How can we better leverage interoperability technology and policy to prepare for and implement improvements in advance of the next public health crisis?
This last topic is the toughest to tackle (no pun intended, but I will miss college football…). There is widespread agreement that the COVID-19 pandemic will last a minimum of another six months (pending vaccine availability). It is difficult to tackle a healthcare issue that is so large and complex that it impacts our patients, healthcare system, and economy. This is truly a once-in-a-century event. It is always my hope that we can learn from history as opposed to repeating it. Interoperability and HIE, fully implemented, would have been a great tool in our tool belt when the first cases were diagnosed.
The implementation of interoperable systems requires cooperation, collaboration, and a calm but deliberant perspective (notice I was going for 3 Cs). As COVID-19 plays out over the next six months, or until we have a vaccine, gains toward fully implementing HIE will be limited.
But, just as the federal government funded multiple programs post-9/11 to address potential risks from a future physical or biological event, we have before us an opportunity to invest in interoperability to assist in the next public health crisis.
For healthcare to be fully integrated from an interoperability perspective, we need to leverage and consolidate resources. It is not just about sharing health information to ensure that each patient receives the appropriate and timely treatment. The goal is to integrate the entire healthcare system to improve efficiency and control costs. As we see an increased level of mergers and acquisitions addressing these issues, EMS must be bold and demand to join hospitals and health systems at the table. If we aim to manage the telehealth movement better, or for that matter, the next pandemic, the heightened coordination between hospitals, healthcare systems, and EMS is an absolute priority.
Sadly, at this time, the only avenue for funding this type of a system of care is through hospitals, leveraging their mission to address population health and provide value-based care. There likely will be some federal and state funds allocated to building (or rebuilding) device and pharmaceutical stockpiles, as well as to providing training resources.

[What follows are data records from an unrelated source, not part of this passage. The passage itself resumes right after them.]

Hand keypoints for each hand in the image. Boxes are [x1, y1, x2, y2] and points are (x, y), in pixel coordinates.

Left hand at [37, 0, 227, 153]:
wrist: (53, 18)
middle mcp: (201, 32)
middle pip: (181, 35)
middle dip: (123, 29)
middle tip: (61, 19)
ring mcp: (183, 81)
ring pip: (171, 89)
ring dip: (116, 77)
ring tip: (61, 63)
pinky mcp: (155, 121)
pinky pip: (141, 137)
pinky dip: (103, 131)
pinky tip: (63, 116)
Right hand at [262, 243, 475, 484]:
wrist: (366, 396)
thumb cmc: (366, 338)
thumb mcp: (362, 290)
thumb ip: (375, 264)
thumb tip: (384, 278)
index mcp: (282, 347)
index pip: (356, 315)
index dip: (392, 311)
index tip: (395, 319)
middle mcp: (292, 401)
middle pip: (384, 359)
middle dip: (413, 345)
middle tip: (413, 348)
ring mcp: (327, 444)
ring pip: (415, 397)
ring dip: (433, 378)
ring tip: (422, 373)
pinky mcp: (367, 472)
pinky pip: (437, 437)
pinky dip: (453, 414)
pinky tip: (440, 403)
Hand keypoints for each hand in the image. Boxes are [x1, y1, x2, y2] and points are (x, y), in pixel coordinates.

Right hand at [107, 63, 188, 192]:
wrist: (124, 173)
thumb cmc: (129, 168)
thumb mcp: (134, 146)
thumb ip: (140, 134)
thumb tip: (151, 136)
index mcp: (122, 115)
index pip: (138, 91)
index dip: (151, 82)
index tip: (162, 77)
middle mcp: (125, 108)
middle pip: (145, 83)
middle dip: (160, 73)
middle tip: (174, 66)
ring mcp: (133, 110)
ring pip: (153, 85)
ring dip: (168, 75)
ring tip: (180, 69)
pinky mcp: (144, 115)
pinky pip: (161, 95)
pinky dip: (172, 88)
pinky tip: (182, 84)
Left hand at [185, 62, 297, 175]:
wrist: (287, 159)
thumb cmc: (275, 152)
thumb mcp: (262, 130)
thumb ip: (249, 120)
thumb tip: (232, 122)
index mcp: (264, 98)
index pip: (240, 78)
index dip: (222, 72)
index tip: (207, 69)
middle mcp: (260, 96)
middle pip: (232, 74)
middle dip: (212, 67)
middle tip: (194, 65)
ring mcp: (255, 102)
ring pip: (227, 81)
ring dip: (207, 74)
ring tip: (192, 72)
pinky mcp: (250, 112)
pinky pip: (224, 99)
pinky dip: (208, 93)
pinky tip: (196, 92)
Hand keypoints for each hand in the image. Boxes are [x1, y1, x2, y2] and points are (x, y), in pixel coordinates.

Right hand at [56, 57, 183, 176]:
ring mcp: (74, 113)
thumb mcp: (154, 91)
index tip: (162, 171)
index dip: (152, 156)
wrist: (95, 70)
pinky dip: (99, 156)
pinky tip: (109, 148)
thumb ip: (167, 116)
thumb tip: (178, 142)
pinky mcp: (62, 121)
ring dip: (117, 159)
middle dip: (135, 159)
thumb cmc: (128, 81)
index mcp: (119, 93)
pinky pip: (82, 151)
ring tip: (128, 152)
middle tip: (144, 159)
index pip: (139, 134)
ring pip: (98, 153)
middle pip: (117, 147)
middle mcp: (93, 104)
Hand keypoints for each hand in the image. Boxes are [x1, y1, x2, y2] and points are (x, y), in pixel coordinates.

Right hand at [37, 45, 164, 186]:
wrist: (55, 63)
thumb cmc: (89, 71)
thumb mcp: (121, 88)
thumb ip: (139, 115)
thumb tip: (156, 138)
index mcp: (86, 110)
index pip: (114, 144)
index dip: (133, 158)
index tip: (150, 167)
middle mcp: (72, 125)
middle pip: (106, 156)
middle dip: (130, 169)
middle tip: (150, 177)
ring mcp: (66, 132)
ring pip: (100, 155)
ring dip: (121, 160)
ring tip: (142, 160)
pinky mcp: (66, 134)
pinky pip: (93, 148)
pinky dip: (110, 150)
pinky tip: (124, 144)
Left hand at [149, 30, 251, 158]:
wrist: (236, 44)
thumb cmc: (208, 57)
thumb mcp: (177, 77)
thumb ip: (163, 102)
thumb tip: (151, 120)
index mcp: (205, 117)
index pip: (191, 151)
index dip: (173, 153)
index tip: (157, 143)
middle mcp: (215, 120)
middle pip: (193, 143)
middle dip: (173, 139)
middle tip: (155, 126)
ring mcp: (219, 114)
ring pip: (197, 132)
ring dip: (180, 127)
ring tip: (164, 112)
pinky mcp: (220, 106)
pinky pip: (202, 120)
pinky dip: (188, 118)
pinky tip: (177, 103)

As much as it should be a priority, interoperability is not likely to be viewed with the same sense of urgency. As these emergency stockpiles and public health plans move forward over the next few years, the perfect opportunity will emerge for EMS to flex its muscles and stress its expertise, vision, and capability to advance full interoperability within our healthcare system.
In closing, William Edwards Deming was one of the thought leaders in the performance improvement and quality management movement. I have always remembered this famous quote attributed to him: “In God we trust; all others must bring data.”